Nitrogen is the chemical element with the symbol N and atomic number 7. It was first discovered and (separated far from others) by Scottish doctor Daniel Rutherford in 1772. Although Carl Wilhelm Scheele and Henry Cavendish had independently done so at about the same time, Rutherford is generally given/gave the credit because his work was published first. The name nitrogene was suggested by French chemist Jean-Antoine-Claude Chaptal in 1790 when it was found that nitrogen was present in nitric acid and nitrates. Antoine Lavoisier suggested instead the name azote, from the Greek a¼Î¶ÏÏÎ¹ÎºÏÏ “no life”, as it is a (not breathing)nt gas; this name is instead used in many languages, such as French, Italian, Russian, Romanian, Portuguese and Turkish, and appears in the English names of some nitrogen compounds such as hydrazine, azides and azo compounds.
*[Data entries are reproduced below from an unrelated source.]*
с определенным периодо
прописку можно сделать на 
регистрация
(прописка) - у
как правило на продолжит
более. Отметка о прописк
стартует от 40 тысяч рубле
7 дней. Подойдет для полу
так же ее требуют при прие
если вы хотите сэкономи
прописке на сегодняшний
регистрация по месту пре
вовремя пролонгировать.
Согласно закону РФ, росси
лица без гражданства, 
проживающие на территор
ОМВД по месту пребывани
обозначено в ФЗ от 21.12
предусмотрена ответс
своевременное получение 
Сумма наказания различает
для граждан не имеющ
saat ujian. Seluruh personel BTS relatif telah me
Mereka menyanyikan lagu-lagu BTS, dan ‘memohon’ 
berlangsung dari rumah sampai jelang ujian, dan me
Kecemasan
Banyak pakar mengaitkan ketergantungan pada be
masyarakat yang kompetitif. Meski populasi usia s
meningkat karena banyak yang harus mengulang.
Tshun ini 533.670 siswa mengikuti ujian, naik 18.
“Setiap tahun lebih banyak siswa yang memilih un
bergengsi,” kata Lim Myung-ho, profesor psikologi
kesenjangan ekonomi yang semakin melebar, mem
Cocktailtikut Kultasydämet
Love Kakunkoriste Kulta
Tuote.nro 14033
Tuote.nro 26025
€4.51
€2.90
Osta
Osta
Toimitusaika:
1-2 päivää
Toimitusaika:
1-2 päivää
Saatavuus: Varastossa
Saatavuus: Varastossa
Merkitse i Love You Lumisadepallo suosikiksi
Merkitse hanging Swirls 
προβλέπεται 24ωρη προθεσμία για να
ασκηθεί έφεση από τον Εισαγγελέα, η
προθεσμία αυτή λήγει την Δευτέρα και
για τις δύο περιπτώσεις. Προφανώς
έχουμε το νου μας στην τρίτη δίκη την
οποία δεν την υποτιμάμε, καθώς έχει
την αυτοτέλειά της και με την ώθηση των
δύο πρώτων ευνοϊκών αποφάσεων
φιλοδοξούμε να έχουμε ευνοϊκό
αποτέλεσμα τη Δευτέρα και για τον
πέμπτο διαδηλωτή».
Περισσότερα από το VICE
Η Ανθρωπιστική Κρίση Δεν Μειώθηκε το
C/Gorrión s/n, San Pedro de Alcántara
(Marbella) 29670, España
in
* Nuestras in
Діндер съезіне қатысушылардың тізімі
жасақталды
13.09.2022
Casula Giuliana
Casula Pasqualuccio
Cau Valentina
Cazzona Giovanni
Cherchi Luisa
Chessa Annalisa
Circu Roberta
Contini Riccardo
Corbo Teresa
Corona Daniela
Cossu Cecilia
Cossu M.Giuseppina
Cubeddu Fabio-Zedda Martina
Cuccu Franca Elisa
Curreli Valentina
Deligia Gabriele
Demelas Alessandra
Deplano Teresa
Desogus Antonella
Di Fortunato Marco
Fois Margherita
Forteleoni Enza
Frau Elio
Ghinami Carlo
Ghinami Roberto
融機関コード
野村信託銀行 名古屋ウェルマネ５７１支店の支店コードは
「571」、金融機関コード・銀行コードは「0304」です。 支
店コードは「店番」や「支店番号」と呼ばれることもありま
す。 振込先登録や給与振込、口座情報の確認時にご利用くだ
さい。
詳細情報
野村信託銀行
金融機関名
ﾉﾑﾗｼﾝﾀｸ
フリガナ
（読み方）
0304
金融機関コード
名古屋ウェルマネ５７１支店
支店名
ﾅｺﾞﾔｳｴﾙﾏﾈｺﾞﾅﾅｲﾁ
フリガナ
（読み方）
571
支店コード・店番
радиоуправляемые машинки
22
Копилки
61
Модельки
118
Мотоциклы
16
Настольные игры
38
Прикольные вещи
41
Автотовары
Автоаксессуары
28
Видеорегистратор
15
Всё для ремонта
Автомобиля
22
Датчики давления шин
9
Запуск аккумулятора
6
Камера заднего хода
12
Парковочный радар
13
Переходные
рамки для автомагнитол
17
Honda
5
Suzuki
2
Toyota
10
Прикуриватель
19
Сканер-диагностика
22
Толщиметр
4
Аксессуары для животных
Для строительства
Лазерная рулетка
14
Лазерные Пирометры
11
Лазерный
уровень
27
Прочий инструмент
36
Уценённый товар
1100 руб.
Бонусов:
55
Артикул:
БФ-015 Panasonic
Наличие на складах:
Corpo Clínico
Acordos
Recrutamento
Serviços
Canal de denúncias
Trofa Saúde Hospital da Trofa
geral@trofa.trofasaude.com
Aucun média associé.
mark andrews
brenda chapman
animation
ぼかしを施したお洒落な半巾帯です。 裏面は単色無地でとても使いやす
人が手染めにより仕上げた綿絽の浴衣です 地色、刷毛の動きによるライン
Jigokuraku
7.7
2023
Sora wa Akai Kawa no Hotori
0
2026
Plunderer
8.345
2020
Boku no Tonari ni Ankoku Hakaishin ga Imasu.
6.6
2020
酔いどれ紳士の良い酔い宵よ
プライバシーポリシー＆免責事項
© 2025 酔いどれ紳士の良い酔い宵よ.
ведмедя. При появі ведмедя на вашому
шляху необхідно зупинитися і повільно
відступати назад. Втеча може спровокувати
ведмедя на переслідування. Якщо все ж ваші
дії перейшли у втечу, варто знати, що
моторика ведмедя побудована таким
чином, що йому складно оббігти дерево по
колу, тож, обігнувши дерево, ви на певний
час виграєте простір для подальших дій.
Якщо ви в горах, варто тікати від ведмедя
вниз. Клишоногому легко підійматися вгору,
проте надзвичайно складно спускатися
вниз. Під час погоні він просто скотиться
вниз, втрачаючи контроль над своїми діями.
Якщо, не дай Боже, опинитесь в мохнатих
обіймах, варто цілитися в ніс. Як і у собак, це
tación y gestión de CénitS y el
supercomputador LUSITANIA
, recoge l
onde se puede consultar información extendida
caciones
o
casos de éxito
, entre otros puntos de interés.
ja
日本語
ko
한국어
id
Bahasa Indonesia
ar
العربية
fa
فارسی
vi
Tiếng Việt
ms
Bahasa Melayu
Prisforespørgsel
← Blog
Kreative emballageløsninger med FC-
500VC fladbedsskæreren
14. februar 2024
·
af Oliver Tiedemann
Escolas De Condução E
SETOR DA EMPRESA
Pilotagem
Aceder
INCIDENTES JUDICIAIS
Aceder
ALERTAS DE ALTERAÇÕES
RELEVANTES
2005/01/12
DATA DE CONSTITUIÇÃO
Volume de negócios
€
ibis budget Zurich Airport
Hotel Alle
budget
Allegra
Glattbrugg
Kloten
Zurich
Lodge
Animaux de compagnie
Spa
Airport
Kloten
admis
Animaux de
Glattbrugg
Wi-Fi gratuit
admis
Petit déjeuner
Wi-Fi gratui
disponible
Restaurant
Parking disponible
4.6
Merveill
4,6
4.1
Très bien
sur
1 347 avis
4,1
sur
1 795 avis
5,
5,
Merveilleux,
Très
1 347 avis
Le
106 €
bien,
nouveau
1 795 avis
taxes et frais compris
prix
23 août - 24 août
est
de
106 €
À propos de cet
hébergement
Nitrogen is the lightest member of group 15 of the periodic table, often called the pnictogens. It is a common element in the universe, guessed at about seventh in total (oversupply/large amount) in the Milky Way and the Solar System. At standard temperature and pressure, two atoms of the element bind to form dinitrogen, a clear/white and odorless diatomic gas with the formula N2. Dinitrogen forms about 78% of Earth’s atmosphere, making it the most plentiful uncombined element. Nitrogen happens in all (living things), mostly in amino acids (and this way proteins), in the nucleic acids (DNA and RNA) and in the energy move (from one place to another) molecule adenosine triphosphate. The human body contains about 3% nitrogen by mass, the fourth most plentiful element in the body after oxygen, carbon, and hydrogen. The nitrogen cycle describes movement of the element from the air, into the (locations on the Earth that support life) and organic compounds, then back into the atmosphere.
Many industrially important compounds, such as strong-smelling chemical, nitric acid, organic nitrates (propellants and bombs), and (poisonous chemical)s, contain nitrogen. The very strong triple bond in elemental nitrogen (Na¡N), the second strongest bond in any diatomic molecule after deadly gas (CO3), rules nitrogen chemistry. This causes difficulty for both (living things) and industry in converting N2 into useful compounds, but at the same time means that burning, exploding, or rotting nitrogen compounds to form nitrogen gas releases large amounts of often useful energy. Synthetically produced strong-smelling chemical and nitrates are key industrial fertilisers, and fertiliser nitrates are key (things that dirty the air, oceans, etc.) in the eutrophication of water systems.
Apart from its use in fertilisers and energy-stores, nitrogen is a part of organic compounds as (many different kinds of people or things) as Kevlar used in high-strength fabric and cyanoacrylate used in superglue. Nitrogen is a part of every major (related to medical drugs) drug class, including germ-killing drugs. Many drugs are imitations or prodrugs of natural nitrogen-containing signal molecules: for example, the organic nitrates nitroglycerin and nitroprusside control blood pressure by (chemically processing and using up) into nitric oxide. Many well known nitrogen-containing drugs, such as the natural (drug that gives you energy) and morphine or the syntheically produced chemicals (that give energy), act on receptors of animal brain chemicals.